-- Recorded information follows --
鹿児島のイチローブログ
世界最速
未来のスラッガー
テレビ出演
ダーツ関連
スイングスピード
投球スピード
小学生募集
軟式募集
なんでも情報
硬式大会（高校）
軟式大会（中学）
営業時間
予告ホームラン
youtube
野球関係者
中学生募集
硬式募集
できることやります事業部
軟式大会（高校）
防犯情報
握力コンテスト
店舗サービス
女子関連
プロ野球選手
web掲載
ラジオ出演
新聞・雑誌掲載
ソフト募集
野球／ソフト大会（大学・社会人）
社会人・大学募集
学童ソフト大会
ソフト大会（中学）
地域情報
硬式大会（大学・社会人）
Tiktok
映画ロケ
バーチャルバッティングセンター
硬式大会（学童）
-- Recorded information concluded --
-- Recorded information follows --
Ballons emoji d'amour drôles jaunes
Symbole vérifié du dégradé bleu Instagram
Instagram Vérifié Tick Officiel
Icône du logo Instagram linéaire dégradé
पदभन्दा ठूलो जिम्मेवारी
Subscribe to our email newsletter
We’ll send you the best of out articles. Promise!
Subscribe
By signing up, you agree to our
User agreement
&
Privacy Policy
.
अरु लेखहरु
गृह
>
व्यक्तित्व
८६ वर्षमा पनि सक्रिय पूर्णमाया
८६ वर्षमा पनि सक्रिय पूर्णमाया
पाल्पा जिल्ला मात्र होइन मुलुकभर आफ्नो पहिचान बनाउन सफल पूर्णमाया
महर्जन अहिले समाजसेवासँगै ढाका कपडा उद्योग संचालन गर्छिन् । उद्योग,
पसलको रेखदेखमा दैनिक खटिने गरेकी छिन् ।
-- Recorded information concluded --
Instructions for the task => Rewrite the lines starting at the one that contains "Ballons emoji d'amour drôles jaunes" and ending after the one that contains "पाल्पा जिल्ला मात्र", replacing "Instagram" with "Facebook" each time it occurs and changing nothing else. Give only those lines.

Written reply =>
Ballons emoji d'amour drôles jaunes
Symbole vérifié du dégradé bleu Facebook
Facebook Vérifié Tick Officiel
Icône du logo Facebook linéaire dégradé
पदभन्दा ठूलो जिम्मेवारी
Subscribe to our email newsletter
We’ll send you the best of out articles. Promise!
Subscribe
By signing up, you agree to our
User agreement
&
Privacy Policy
.
अरु लेखहरु
गृह
>
व्यक्तित्व
८६ वर्षमा पनि सक्रिय पूर्णमाया
८६ वर्षमा पनि सक्रिय पूर्णमाया
पाल्पा जिल्ला मात्र होइन मुलुकभर आफ्नो पहिचान बनाउन सफल पूर्णमाया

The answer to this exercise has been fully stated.